On dirait bien que N.S. veut nous enseigner que pour travailler au salut des âmes des autres, il faut être pur de tout péché et vivre dans un grand amour de Dieu. Il oblige Pierre à rétracter ses trois reniements et, en même temps, il lui fait faire trois actes d’amour de Dieu. Et évidemment il fait dépendre le soin des brebis de l’amour que Pierre manifeste.

Quel dommage que tous les curés et les autres prêtres du ministère ne réparent pas mieux leurs péchés passés par la pénitence et par une augmentation sérieuse d’amour de Dieu!

Ce n’est pas pour rien que Jésus dit devant tous les autres à Saint Pierre: « Viens et suis-moi ». Evidemment il veut montrer que le pasteur des pasteurs doit suivre de bien près J.-C. et dans la même proportion tous les pasteurs doivent suivre d’une façon particulière J.-C. Car les brebis suivront les pasteurs; il faut donc que celui-ci suive bien Jésus pour entraîner tout le troupeau à Jésus. 

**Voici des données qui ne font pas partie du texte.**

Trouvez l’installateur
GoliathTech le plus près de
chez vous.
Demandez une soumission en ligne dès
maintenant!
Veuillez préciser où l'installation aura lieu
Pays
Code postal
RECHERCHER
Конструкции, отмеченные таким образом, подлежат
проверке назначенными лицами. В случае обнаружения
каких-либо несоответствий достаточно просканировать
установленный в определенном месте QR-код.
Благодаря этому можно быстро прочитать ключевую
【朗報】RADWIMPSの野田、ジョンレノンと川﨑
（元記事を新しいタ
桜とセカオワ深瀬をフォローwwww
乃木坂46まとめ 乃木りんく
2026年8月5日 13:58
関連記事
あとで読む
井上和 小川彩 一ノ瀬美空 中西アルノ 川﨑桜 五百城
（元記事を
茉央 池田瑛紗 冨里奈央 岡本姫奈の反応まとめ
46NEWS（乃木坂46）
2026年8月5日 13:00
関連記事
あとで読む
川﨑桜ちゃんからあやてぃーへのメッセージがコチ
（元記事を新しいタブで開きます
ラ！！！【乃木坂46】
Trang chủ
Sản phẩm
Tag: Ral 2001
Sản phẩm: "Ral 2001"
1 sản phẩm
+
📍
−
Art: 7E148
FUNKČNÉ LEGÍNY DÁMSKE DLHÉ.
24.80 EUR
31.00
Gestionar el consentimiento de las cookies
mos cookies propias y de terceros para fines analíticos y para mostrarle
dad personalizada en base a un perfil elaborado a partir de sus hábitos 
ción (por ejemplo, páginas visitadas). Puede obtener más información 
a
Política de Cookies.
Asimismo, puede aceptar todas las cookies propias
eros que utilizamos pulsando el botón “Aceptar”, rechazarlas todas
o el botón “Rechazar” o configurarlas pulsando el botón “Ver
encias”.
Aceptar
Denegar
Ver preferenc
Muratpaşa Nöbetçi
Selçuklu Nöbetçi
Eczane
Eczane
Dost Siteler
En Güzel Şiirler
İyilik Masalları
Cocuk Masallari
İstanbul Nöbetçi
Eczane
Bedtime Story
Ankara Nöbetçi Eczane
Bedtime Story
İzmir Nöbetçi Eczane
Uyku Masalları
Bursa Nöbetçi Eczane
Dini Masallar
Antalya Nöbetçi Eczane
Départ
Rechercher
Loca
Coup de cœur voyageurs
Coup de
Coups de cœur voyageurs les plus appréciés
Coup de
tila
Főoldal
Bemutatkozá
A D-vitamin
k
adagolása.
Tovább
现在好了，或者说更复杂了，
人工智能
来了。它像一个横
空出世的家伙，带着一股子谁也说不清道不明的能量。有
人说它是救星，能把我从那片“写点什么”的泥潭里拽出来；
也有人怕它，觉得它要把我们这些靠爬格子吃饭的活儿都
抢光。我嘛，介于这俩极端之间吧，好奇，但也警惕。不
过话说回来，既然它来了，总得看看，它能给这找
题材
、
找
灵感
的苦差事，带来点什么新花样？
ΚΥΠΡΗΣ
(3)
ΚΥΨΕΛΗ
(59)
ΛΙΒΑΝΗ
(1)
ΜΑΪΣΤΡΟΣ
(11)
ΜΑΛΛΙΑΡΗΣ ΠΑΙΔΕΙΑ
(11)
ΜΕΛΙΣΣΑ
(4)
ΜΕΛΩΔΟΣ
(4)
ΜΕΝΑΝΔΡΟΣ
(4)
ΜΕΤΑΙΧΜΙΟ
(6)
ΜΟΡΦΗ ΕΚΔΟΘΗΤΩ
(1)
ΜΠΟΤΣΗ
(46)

Si tous les prêtres suivaient Jésus, on en verrait moins courir les Arénas pour suivre le sport, ou perdre leur temps dans les cinémas et maintenant à suivre la télévision pour suivre avec amour toutes les sottises des païens. Jésus a montré son mépris pour les vanités du monde; il nous commande de haïr le monde et tout ce qui est dans le monde. Les prêtres qui font tout le contraire s’en vont dans la direction opposée à Jésus. Ils prennent un gros risque pour leur salut éternel. Que Dieu nous éclaire tous de sa lumière surnaturelle de la foi, afin de ne rechercher que les choses du ciel et jamais celles de la terre. Voilà un moyen sûr d’arriver au ciel.